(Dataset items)
☆ ☆ ☆

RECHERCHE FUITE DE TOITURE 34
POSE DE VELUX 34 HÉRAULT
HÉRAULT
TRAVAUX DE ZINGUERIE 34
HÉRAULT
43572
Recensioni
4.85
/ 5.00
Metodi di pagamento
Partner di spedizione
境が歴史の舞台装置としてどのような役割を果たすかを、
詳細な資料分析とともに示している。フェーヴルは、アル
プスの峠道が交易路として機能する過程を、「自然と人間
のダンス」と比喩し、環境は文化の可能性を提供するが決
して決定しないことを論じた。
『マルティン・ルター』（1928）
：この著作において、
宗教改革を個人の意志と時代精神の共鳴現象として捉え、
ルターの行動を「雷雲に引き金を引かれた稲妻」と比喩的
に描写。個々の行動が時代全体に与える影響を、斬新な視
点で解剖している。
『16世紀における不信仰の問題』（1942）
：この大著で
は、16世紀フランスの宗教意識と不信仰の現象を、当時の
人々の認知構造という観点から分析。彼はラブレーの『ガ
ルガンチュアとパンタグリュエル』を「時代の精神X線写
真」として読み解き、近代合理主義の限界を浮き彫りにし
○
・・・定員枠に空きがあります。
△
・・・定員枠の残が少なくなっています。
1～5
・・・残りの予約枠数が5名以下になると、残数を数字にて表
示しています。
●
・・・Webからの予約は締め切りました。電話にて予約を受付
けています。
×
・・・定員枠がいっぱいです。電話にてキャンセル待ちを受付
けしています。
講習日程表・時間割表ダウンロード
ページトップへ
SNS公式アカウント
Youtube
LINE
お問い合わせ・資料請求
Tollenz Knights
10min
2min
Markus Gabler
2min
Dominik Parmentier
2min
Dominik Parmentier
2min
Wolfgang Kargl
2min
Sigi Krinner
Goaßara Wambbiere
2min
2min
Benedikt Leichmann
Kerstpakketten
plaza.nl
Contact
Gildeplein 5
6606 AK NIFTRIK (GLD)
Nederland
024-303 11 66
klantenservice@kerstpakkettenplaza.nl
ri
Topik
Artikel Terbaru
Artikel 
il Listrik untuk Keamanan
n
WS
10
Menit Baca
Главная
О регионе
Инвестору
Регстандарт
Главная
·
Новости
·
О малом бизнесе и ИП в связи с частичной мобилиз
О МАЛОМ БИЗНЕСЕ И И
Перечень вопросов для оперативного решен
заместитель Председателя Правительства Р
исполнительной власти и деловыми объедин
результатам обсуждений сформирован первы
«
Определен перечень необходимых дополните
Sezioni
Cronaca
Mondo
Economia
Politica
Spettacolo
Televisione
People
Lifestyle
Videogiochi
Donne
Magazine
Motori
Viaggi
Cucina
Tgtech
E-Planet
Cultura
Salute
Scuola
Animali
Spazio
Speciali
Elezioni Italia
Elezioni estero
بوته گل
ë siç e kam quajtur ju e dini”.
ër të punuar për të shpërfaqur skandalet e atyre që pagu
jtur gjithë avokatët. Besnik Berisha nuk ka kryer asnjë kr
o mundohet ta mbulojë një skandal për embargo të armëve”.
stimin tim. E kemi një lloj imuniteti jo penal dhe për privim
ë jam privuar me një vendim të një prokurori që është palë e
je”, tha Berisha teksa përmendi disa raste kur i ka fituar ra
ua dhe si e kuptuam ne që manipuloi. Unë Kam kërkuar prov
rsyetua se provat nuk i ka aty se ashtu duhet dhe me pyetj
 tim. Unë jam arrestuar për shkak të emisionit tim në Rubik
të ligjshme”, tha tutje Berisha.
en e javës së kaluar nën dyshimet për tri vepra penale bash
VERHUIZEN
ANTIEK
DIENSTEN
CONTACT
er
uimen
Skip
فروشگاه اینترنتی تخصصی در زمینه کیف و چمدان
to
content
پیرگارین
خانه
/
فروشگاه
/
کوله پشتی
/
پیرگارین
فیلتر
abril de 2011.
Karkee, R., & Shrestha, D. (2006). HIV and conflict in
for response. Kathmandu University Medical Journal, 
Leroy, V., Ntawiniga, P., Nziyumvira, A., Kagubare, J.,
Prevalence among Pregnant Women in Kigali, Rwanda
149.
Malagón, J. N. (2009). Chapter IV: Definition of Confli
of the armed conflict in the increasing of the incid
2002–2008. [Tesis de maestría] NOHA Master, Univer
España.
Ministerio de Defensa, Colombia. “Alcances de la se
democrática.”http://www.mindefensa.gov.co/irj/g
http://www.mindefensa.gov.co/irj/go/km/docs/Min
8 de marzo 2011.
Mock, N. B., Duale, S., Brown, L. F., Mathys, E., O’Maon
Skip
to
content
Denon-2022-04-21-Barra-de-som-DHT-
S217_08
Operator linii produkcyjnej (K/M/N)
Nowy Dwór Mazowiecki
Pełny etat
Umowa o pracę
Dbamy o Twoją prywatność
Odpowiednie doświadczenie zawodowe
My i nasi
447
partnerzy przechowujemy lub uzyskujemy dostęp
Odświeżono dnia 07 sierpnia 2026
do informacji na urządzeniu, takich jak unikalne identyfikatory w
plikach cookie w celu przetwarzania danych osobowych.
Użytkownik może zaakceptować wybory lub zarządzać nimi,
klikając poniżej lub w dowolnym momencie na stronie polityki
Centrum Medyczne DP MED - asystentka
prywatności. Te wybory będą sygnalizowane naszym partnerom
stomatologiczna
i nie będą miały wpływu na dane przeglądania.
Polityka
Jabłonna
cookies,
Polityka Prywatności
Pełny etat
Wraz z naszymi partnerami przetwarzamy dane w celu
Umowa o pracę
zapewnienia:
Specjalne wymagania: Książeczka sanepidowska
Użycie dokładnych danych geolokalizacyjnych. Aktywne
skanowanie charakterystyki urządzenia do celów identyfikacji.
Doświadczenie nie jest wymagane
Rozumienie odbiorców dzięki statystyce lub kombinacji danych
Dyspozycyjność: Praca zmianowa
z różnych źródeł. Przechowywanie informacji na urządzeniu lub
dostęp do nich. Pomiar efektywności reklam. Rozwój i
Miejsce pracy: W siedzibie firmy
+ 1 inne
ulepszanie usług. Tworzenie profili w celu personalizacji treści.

☆ ☆ ☆

DIRECTIONS FOR THIS TASK » Reproduce every one of the lines above without changing anything.

EXERCISE SOLUTION »
RECHERCHE FUITE DE TOITURE 34
POSE DE VELUX 34 HÉRAULT
HÉRAULT
TRAVAUX DE ZINGUERIE 34
HÉRAULT
43572
Recensioni
4.85
/ 5.00
Metodi di pagamento
Partner di spedizione
境が歴史の舞台装置としてどのような役割を果たすかを、
詳細な資料分析とともに示している。フェーヴルは、アル
プスの峠道が交易路として機能する過程を、「自然と人間
のダンス」と比喩し、環境は文化の可能性を提供するが決
して決定しないことを論じた。
『マルティン・ルター』（1928）
：この著作において、
宗教改革を個人の意志と時代精神の共鳴現象として捉え、
ルターの行動を「雷雲に引き金を引かれた稲妻」と比喩的
に描写。個々の行動が時代全体に与える影響を、斬新な視
点で解剖している。
『16世紀における不信仰の問題』（1942）
：この大著で
は、16世紀フランスの宗教意識と不信仰の現象を、当時の
人々の認知構造という観点から分析。彼はラブレーの『ガ
ルガンチュアとパンタグリュエル』を「時代の精神X線写
真」として読み解き、近代合理主義の限界を浮き彫りにし
○
・・・定員枠に空きがあります。
△
・・・定員枠の残が少なくなっています。
1～5
・・・残りの予約枠数が5名以下になると、残数を数字にて表
示しています。
●
・・・Webからの予約は締め切りました。電話にて予約を受付
けています。
×
・・・定員枠がいっぱいです。電話にてキャンセル待ちを受付
けしています。
講習日程表・時間割表ダウンロード
ページトップへ
SNS公式アカウント
Youtube
LINE
お問い合わせ・資料請求
Tollenz Knights
10min
2min
Markus Gabler
2min
Dominik Parmentier
2min
Dominik Parmentier
2min
Wolfgang Kargl
2min
Sigi Krinner
Goaßara Wambbiere
2min
2min
Benedikt Leichmann
Kerstpakketten
plaza.nl
Contact
Gildeplein 5
6606 AK NIFTRIK (GLD)
Nederland
024-303 11 66
klantenservice@kerstpakkettenplaza.nl
ri
Topik
Artikel Terbaru
Artikel 
il Listrik untuk Keamanan
n
WS
10
Menit Baca
Главная
О регионе
Инвестору
Регстандарт
Главная
·
Новости
·
О малом бизнесе и ИП в связи с частичной мобилиз
О МАЛОМ БИЗНЕСЕ И И
Перечень вопросов для оперативного решен
заместитель Председателя Правительства Р
исполнительной власти и деловыми объедин
результатам обсуждений сформирован первы
«
Определен перечень необходимых дополните
Sezioni
Cronaca
Mondo
Economia
Politica
Spettacolo
Televisione
People
Lifestyle
Videogiochi
Donne
Magazine
Motori
Viaggi
Cucina
Tgtech
E-Planet
Cultura
Salute
Scuola
Animali
Spazio
Speciali
Elezioni Italia
Elezioni estero
بوته گل
ë siç e kam quajtur ju e dini”.
ër të punuar për të shpërfaqur skandalet e atyre që pagu
jtur gjithë avokatët. Besnik Berisha nuk ka kryer asnjë kr
o mundohet ta mbulojë një skandal për embargo të armëve”.
stimin tim. E kemi një lloj imuniteti jo penal dhe për privim
ë jam privuar me një vendim të një prokurori që është palë e
je”, tha Berisha teksa përmendi disa raste kur i ka fituar ra
ua dhe si e kuptuam ne që manipuloi. Unë Kam kërkuar prov
rsyetua se provat nuk i ka aty se ashtu duhet dhe me pyetj
 tim. Unë jam arrestuar për shkak të emisionit tim në Rubik
të ligjshme”, tha tutje Berisha.
en e javës së kaluar nën dyshimet për tri vepra penale bash
VERHUIZEN
ANTIEK
DIENSTEN
CONTACT
er
uimen
Skip
فروشگاه اینترنتی تخصصی در زمینه کیف و چمدان
to
content
پیرگارین
خانه
/
فروشگاه
/
کوله پشتی
/
پیرگارین
فیلتر
abril de 2011.
Karkee, R., & Shrestha, D. (2006). HIV and conflict in
for response. Kathmandu University Medical Journal, 
Leroy, V., Ntawiniga, P., Nziyumvira, A., Kagubare, J.,
Prevalence among Pregnant Women in Kigali, Rwanda
149.
Malagón, J. N. (2009). Chapter IV: Definition of Confli
of the armed conflict in the increasing of the incid
2002–2008. [Tesis de maestría] NOHA Master, Univer
España.
Ministerio de Defensa, Colombia. “Alcances de la se
democrática.”http://www.mindefensa.gov.co/irj/g
http://www.mindefensa.gov.co/irj/go/km/docs/Min
8 de marzo 2011.
Mock, N. B., Duale, S., Brown, L. F., Mathys, E., O’Maon
Skip
to
content
Denon-2022-04-21-Barra-de-som-DHT-
S217_08
Operator linii produkcyjnej (K/M/N)
Nowy Dwór Mazowiecki
Pełny etat
Umowa o pracę
Dbamy o Twoją prywatność
Odpowiednie doświadczenie zawodowe
My i nasi
447
partnerzy przechowujemy lub uzyskujemy dostęp
Odświeżono dnia 07 sierpnia 2026
do informacji na urządzeniu, takich jak unikalne identyfikatory w
plikach cookie w celu przetwarzania danych osobowych.
Użytkownik może zaakceptować wybory lub zarządzać nimi,
klikając poniżej lub w dowolnym momencie na stronie polityki
Centrum Medyczne DP MED - asystentka
prywatności. Te wybory będą sygnalizowane naszym partnerom
stomatologiczna
i nie będą miały wpływu na dane przeglądania.
Polityka
Jabłonna
cookies,
Polityka Prywatności
Pełny etat
Wraz z naszymi partnerami przetwarzamy dane w celu
Umowa o pracę
zapewnienia:
Specjalne wymagania: Książeczka sanepidowska
Użycie dokładnych danych geolokalizacyjnych. Aktywne
skanowanie charakterystyki urządzenia do celów identyfikacji.
Doświadczenie nie jest wymagane
Rozumienie odbiorców dzięki statystyce lub kombinacji danych
Dyspozycyjność: Praca zmianowa
z różnych źródeł. Przechowywanie informacji na urządzeniu lub
dostęp do nich. Pomiar efektywności reklam. Rozwój i
Miejsce pracy: W siedzibie firmy
+ 1 inne
ulepszanie usług. Tworzenie profili w celu personalizacji treści.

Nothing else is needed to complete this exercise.